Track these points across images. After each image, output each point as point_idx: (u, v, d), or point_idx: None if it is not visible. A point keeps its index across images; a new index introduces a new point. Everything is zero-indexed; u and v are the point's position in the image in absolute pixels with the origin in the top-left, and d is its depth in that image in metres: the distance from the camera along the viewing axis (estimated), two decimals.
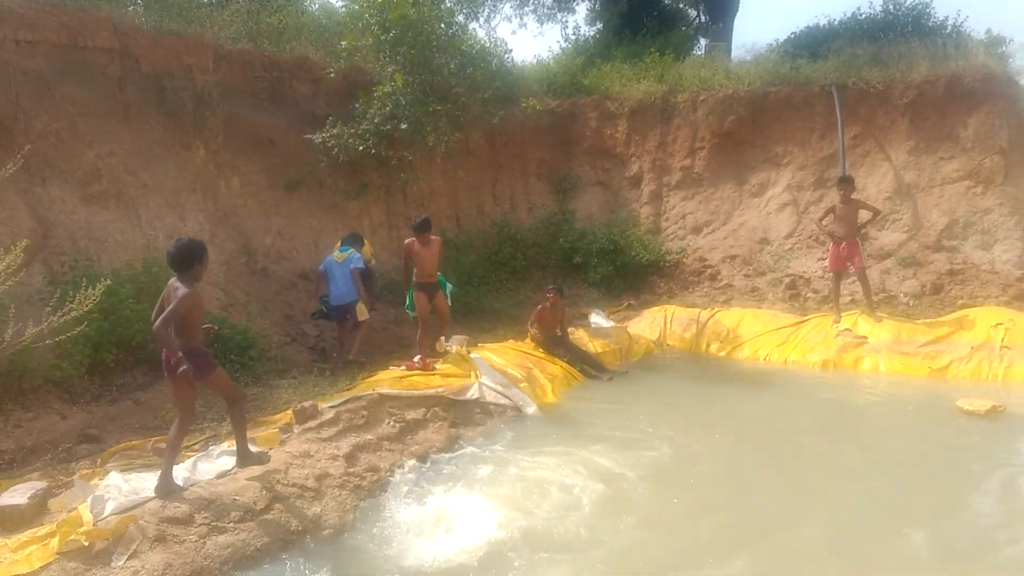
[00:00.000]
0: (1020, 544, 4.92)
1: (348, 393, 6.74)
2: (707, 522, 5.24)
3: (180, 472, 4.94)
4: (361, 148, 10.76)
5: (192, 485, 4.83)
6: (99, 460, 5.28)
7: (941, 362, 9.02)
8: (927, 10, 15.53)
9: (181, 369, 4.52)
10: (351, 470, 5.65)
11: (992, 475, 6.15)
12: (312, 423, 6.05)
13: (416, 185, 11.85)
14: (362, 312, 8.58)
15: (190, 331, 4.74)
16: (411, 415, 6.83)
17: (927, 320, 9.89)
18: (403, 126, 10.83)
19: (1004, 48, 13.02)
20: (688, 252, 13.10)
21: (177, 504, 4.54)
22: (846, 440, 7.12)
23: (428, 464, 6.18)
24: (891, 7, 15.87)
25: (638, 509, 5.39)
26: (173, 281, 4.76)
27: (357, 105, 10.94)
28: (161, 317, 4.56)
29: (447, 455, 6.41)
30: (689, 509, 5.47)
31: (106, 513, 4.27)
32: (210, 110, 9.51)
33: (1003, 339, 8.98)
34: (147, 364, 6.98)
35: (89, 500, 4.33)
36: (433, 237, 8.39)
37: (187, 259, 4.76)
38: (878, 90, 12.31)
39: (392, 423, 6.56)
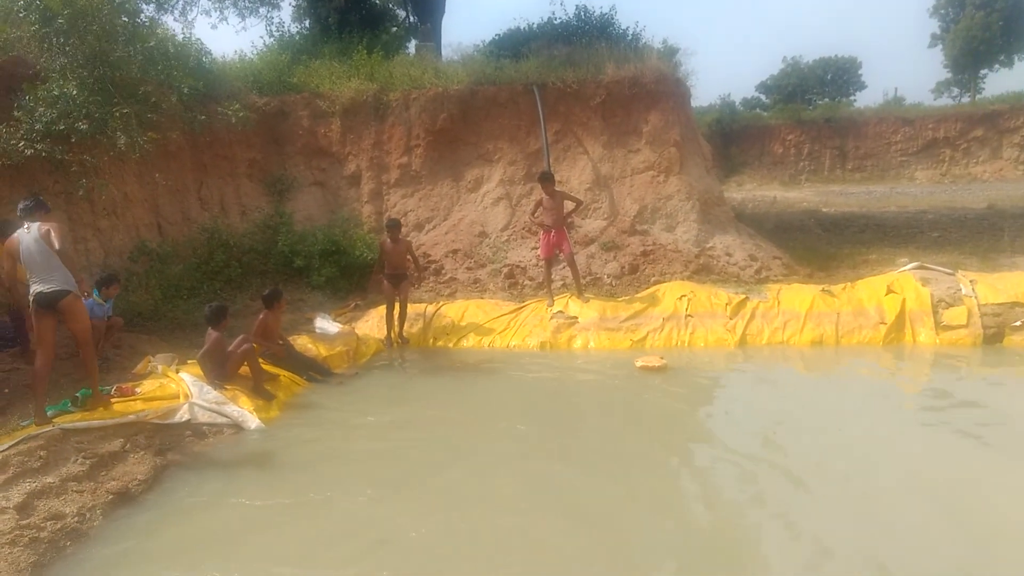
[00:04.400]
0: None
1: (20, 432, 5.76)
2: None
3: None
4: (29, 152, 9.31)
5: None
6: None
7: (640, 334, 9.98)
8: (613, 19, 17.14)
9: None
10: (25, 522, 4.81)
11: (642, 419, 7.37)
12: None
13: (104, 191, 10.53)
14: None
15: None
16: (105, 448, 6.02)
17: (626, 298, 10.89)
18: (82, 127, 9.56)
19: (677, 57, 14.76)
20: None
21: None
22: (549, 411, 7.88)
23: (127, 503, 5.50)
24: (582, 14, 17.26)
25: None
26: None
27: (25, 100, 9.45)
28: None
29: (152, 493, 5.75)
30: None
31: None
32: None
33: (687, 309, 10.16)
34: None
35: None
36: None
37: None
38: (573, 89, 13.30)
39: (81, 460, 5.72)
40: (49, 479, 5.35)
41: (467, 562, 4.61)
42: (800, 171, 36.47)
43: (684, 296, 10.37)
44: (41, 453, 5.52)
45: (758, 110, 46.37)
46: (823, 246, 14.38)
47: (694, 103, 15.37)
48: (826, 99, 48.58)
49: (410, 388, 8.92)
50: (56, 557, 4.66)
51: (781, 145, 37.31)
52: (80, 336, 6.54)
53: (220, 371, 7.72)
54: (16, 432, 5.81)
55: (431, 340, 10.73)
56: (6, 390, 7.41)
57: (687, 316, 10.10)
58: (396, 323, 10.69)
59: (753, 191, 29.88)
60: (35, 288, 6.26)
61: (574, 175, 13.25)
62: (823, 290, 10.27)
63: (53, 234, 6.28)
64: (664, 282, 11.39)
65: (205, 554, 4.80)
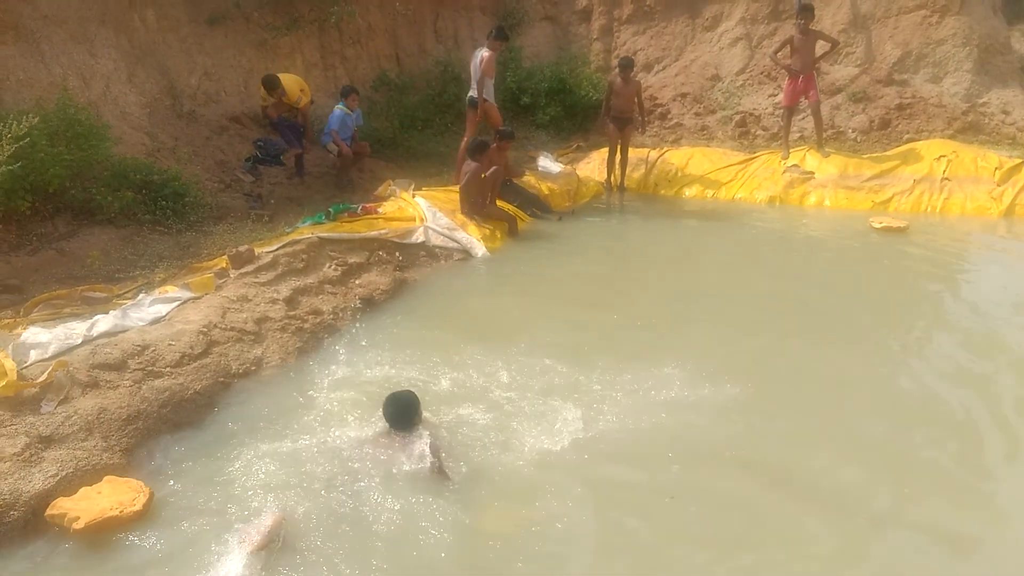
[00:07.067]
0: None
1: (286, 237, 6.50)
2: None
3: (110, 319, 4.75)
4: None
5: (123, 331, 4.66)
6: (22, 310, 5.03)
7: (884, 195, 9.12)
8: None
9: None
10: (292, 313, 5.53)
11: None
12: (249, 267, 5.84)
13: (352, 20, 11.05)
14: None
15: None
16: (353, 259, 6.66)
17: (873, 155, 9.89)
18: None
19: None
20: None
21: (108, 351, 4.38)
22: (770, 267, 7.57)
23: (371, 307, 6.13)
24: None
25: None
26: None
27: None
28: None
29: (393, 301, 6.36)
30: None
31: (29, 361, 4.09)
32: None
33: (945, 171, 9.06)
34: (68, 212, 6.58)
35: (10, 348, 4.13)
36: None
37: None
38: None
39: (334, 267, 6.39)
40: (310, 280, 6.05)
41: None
-------
Exercise objective -> Each record is to be restated word for word; no picture goes in.

Task result ->
Track these points across images. After each image, output each point as point_idx: (u, v, d), or point_idx: None if it is not visible. A point keeps its index across images; a new index introduces a new point. Everything is zero-indexed; u and v are the point's position in the image in absolute pixels with the origin in the top-left, and d is its depth in that image in metres: the distance from the camera along the viewing axis (estimated), two decimals.
[00:00.000]
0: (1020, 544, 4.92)
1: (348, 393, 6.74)
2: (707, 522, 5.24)
3: (180, 472, 4.94)
4: (361, 148, 10.76)
5: (192, 485, 4.83)
6: (99, 460, 5.28)
7: (941, 362, 9.02)
8: (927, 10, 15.53)
9: (181, 369, 4.52)
10: (351, 470, 5.65)
11: (992, 475, 6.15)
12: (312, 423, 6.05)
13: (416, 185, 11.85)
14: (362, 312, 8.58)
15: (190, 331, 4.74)
16: (411, 415, 6.83)
17: (927, 320, 9.89)
18: (403, 126, 10.83)
19: (1004, 48, 13.02)
20: (688, 252, 13.10)
21: (177, 504, 4.54)
22: (846, 440, 7.12)
23: (428, 464, 6.18)
24: (891, 7, 15.87)
25: (638, 509, 5.39)
26: (173, 281, 4.76)
27: (357, 105, 10.94)
28: (161, 317, 4.56)
29: (447, 455, 6.41)
30: (689, 509, 5.47)
31: (106, 513, 4.27)
32: (210, 110, 9.51)
33: (1003, 339, 8.98)
34: (147, 364, 6.98)
35: (89, 500, 4.33)
36: (433, 237, 8.39)
37: (187, 259, 4.76)
38: (878, 90, 12.31)
39: (392, 423, 6.56)
[00:04.400]
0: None
1: (20, 432, 5.76)
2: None
3: None
4: (29, 152, 9.31)
5: None
6: None
7: (640, 334, 9.98)
8: (613, 19, 17.14)
9: None
10: (25, 522, 4.81)
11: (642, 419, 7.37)
12: None
13: (104, 191, 10.53)
14: None
15: None
16: (105, 448, 6.02)
17: (626, 298, 10.89)
18: (82, 127, 9.56)
19: (677, 57, 14.76)
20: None
21: None
22: (549, 411, 7.88)
23: (127, 503, 5.50)
24: (582, 14, 17.26)
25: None
26: None
27: (25, 100, 9.45)
28: None
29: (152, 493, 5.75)
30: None
31: None
32: None
33: (687, 309, 10.16)
34: None
35: None
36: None
37: None
38: (573, 89, 13.30)
39: (81, 460, 5.72)
40: (49, 479, 5.35)
41: (467, 562, 4.61)
42: (800, 171, 36.47)
43: (684, 296, 10.37)
44: (41, 453, 5.52)
45: (758, 110, 46.37)
46: (823, 246, 14.38)
47: (694, 103, 15.37)
48: (826, 99, 48.58)
49: (410, 388, 8.92)
50: (56, 557, 4.66)
51: (781, 145, 37.31)
52: (80, 336, 6.54)
53: (220, 371, 7.72)
54: (16, 432, 5.81)
55: (431, 340, 10.73)
56: (6, 390, 7.41)
57: (687, 316, 10.10)
58: (396, 323, 10.69)
59: (753, 191, 29.88)
60: (35, 288, 6.26)
61: (574, 175, 13.25)
62: (823, 290, 10.27)
63: (53, 234, 6.28)
64: (664, 282, 11.39)
65: (205, 554, 4.80)
[00:07.067]
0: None
1: (286, 237, 6.50)
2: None
3: (110, 319, 4.75)
4: None
5: (123, 331, 4.66)
6: (22, 310, 5.03)
7: (884, 195, 9.12)
8: None
9: None
10: (292, 313, 5.53)
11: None
12: (249, 267, 5.84)
13: (352, 20, 11.05)
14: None
15: None
16: (353, 259, 6.66)
17: (873, 155, 9.89)
18: None
19: None
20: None
21: (108, 351, 4.38)
22: (770, 267, 7.57)
23: (371, 307, 6.13)
24: None
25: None
26: None
27: None
28: None
29: (393, 301, 6.36)
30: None
31: (29, 361, 4.09)
32: None
33: (945, 171, 9.06)
34: (68, 212, 6.58)
35: (10, 348, 4.13)
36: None
37: None
38: None
39: (334, 267, 6.39)
40: (310, 280, 6.05)
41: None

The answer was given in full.